Despite clear provisions in China’s Criminal Procedure Law, Tohti was unable to meet with lawyers for six months following his arrest. Lawyers who had once represented Tohti including Wang Yu as well as those working for the Fengui law firm, including Zhou Shifeng and Liu Xiaoyuan have all encountered serious legal troubles as of late. Wang Yu was formally charged in early January for “subverting state power”, after her arrest during a broad crackdown on lawyers in July of last year. Zhou Shifeng, who was also arrested around the same time, was also formally charged with subversion of state power.

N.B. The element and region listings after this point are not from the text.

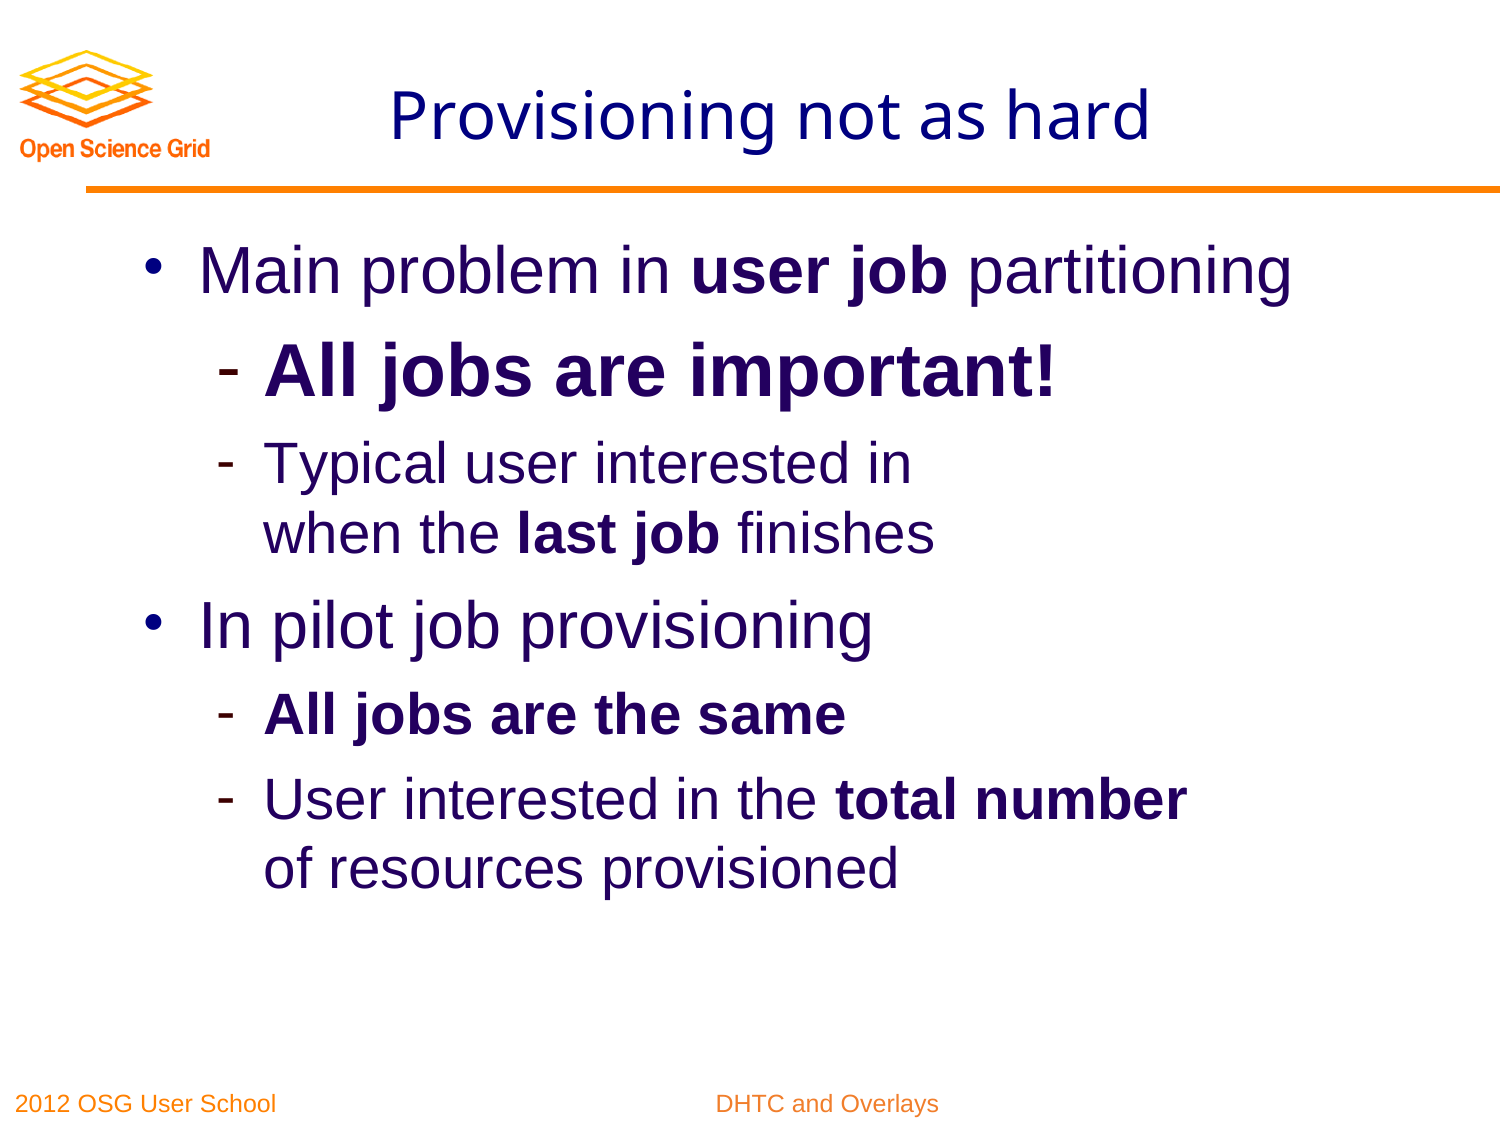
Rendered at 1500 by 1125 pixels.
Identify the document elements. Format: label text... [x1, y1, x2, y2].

picture [0, 27, 201, 179]
list Main problem in user job partitioning All jobs are important! Typical user interested in when the last job finishes In pilot job provisioning All jobs are the same User interested in the total number of resources provisioned [127, 218, 1403, 962]
title Provisioning not as hard [201, 18, 1342, 207]
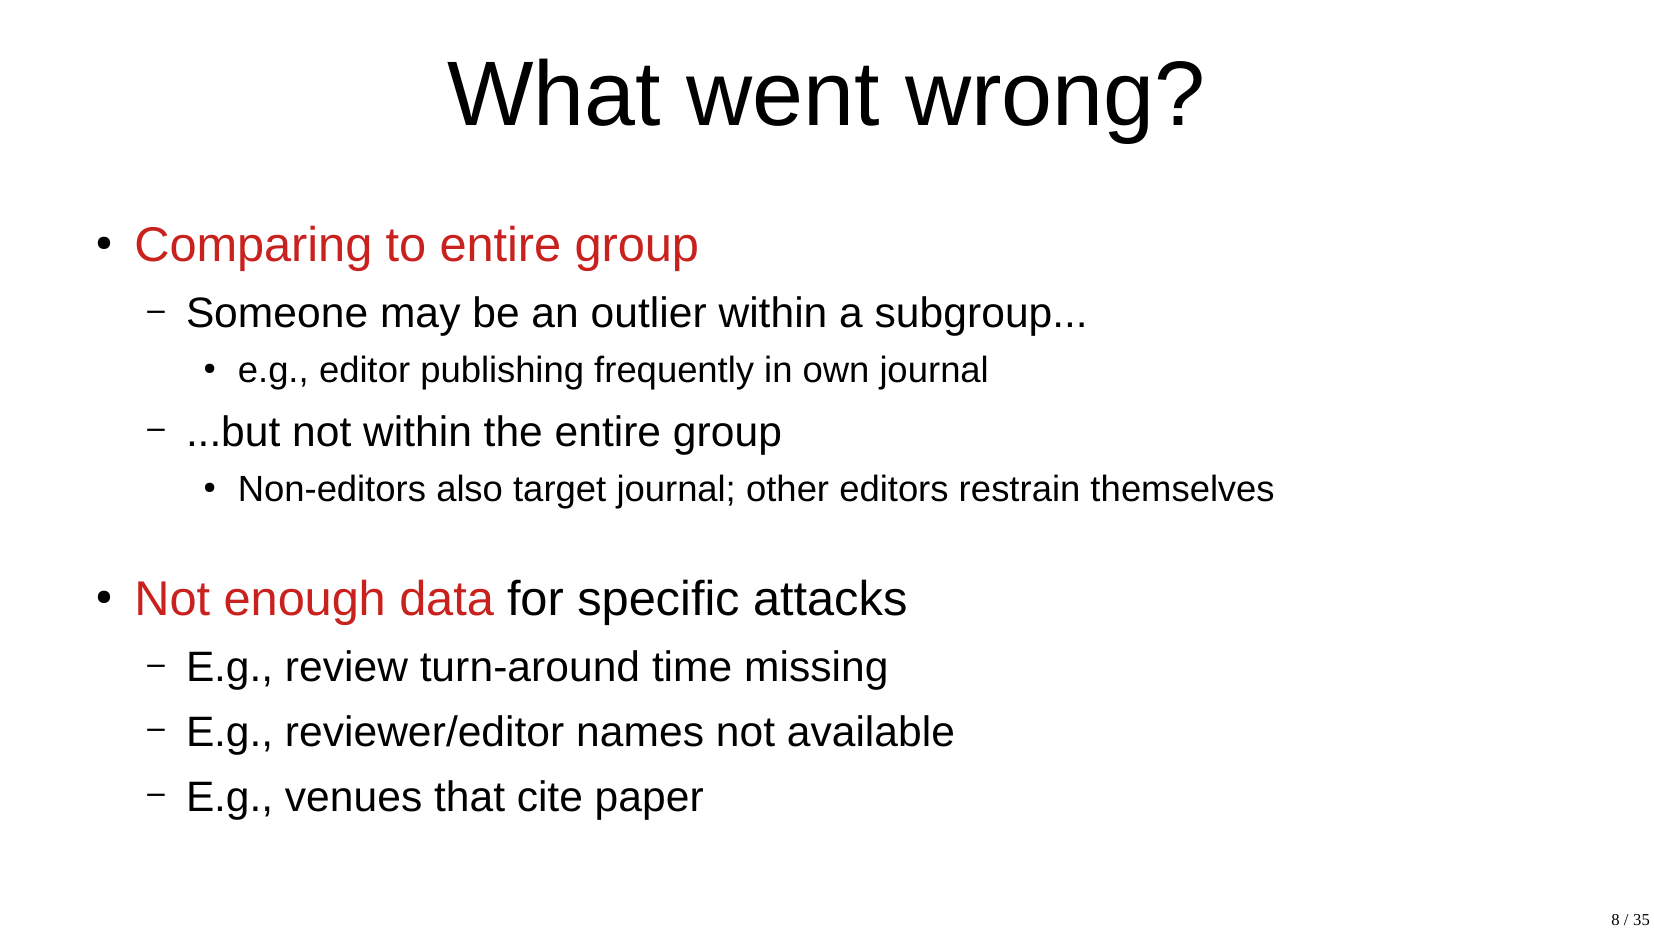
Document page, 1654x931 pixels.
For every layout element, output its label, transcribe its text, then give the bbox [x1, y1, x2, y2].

title What went wrong? [82, 37, 1571, 151]
list Comparing to entire group Someone may be an outlier within a subgroup... e.g., editor publishing frequently in own journal ...but not within the entire group Non-editors also target journal; other editors restrain themselves Not enough data for specific attacks E.g., review turn-around time missing E.g., reviewer/editor names not available E.g., venues that cite paper [82, 217, 1571, 826]
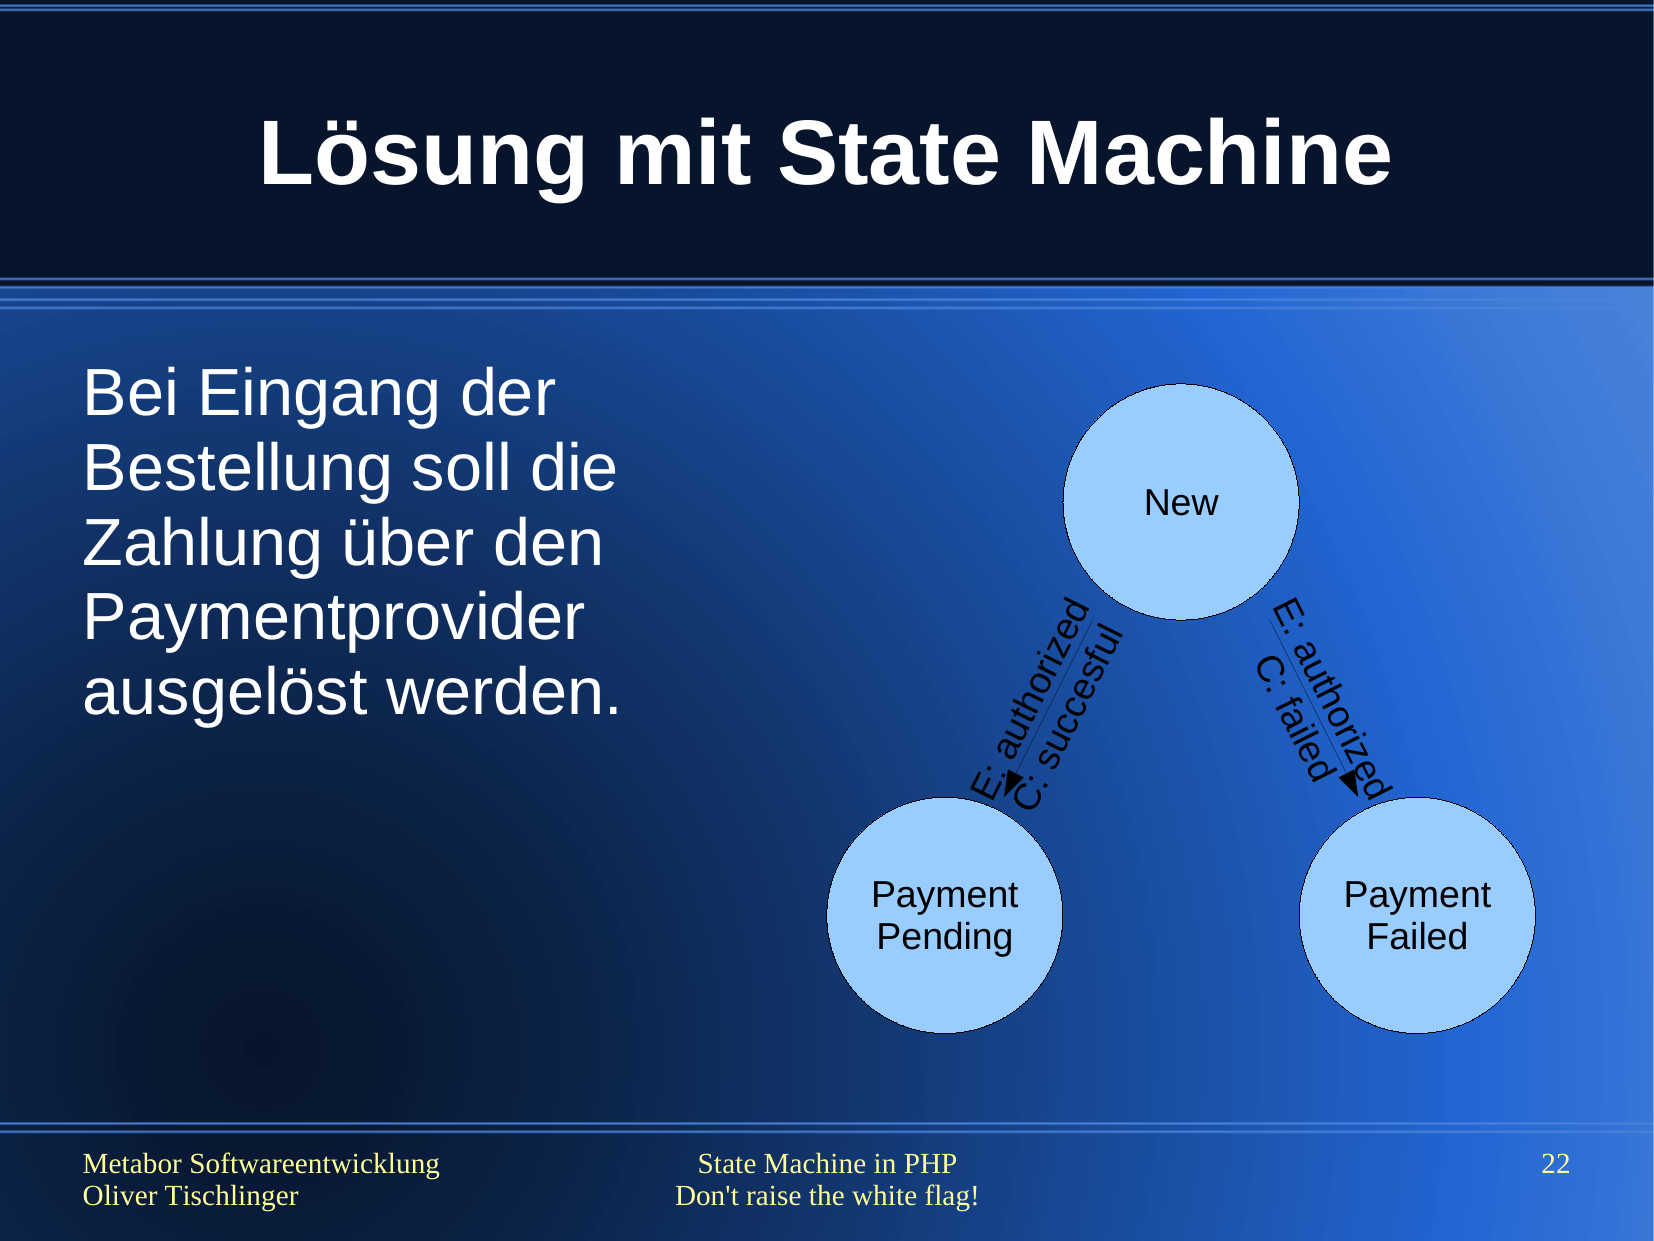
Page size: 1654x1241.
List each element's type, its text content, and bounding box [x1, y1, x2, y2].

text_box Payment Failed [1299, 797, 1536, 1034]
text_box New [1062, 383, 1300, 621]
picture [0, 0, 1654, 1241]
text_box Payment Pending [826, 797, 1063, 1034]
title Lösung mit State Machine [82, 49, 1571, 257]
list Bei Eingang der Bestellung soll die Zahlung über den Paymentprovider ausgelöst werden. [82, 355, 809, 1058]
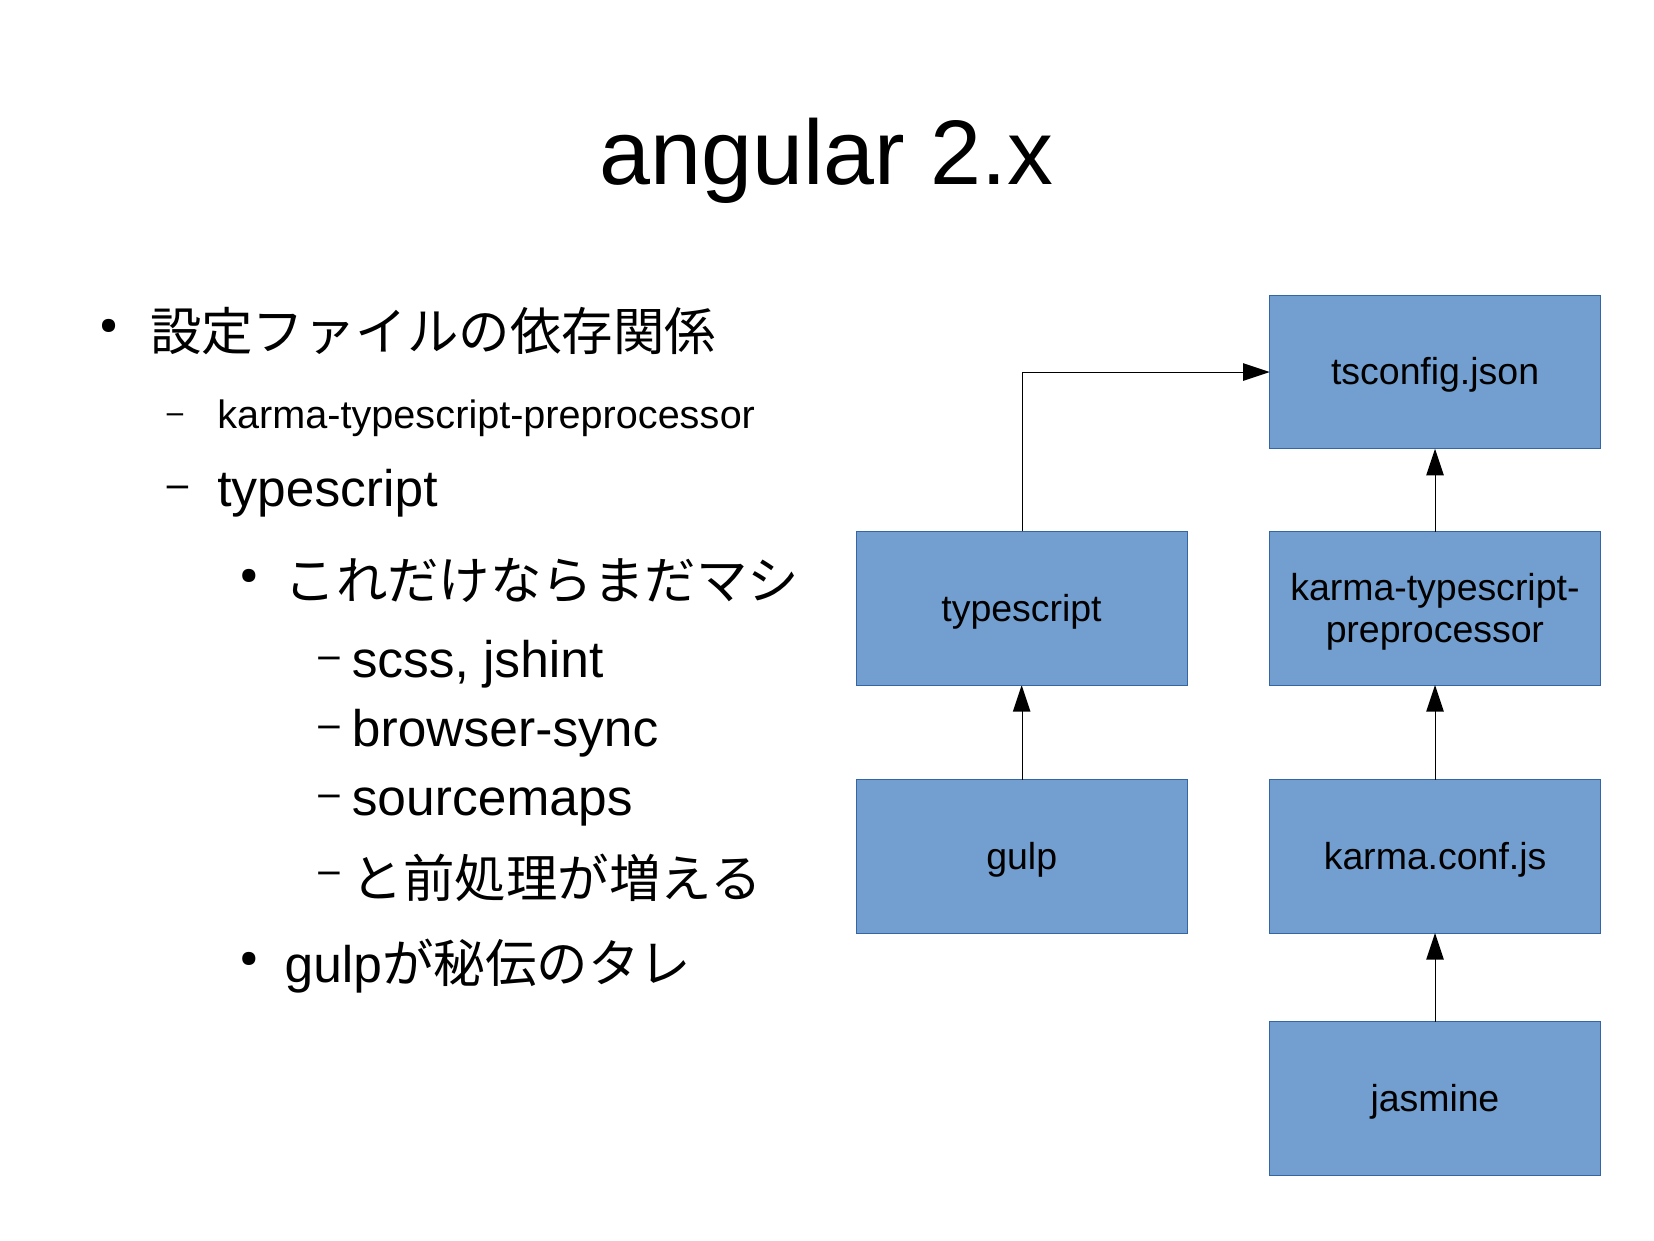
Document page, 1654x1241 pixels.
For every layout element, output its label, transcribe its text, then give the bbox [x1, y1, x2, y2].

text_box gulp [856, 779, 1188, 934]
text_box karma.conf.js [1269, 779, 1601, 934]
text_box karma-typescript- preprocessor [1269, 531, 1601, 686]
text_box jasmine [1269, 1021, 1601, 1176]
text_box typescript [856, 531, 1188, 686]
title angular 2.x [82, 49, 1571, 257]
list 設定ファイルの依存関係 karma-typescript-preprocessor typescript これだけならまだマシ scss, jshint browser-sync sourcemaps と前処理が増える gulpが秘伝のタレ [82, 290, 815, 1010]
text_box tsconfig.json [1269, 295, 1601, 449]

Following his trial in September, President Obama personally urged China to release Professor Tohti, along with the European UnionUS State Department, and White House, whom all released statements condemning the sentence and imprisonment. The UN Working Group on Arbitrary Detention (WGAD) also found that, “The deprivation of Mr. Tohti is arbitrary, being in contravention of articles 9, 10, 11, 18, 19, 20 and 21 of the Universal Declaration of Human Rights” and urged the government to “take the necessary steps to remedy the situation, which include the immediate release of Mr. Tohti and to grant him compensation for the harm he has suffered during the period of his arbitrary detention”.

Tohti’s case is now indicative and reflective of the deepening climate of fear and intimidation directed at all those that wish to question state policy. We have seen this policy pick up where it left off in 2015 with the suppression of domestic NGOs, the jailing of hundreds of human rights lawyers, and the prevention of the work of independent journalists, despite claims from Xi Jinping suggesting that human rights and ethnic harmony remain priorities.

Not only are these policies destructive to those choosing to speak out, but as with countless cases of authoritarian states throughout history, Chinese leaders will ultimately be undermined by a willful blindness to forces within the country that wish for more equality and justice and not less. We mustn’t allow the prospects of fear and intimidation to dictate our own work. We will remain strong in the face of relentless pressure and continue to work to reveal truth and work for justice and equality for those not in a position to speak out themselves.

We therefore call on the international community to work as a collective to move the yardstick one more inch in the direction of transparency, freedom, justice, equality and harmony.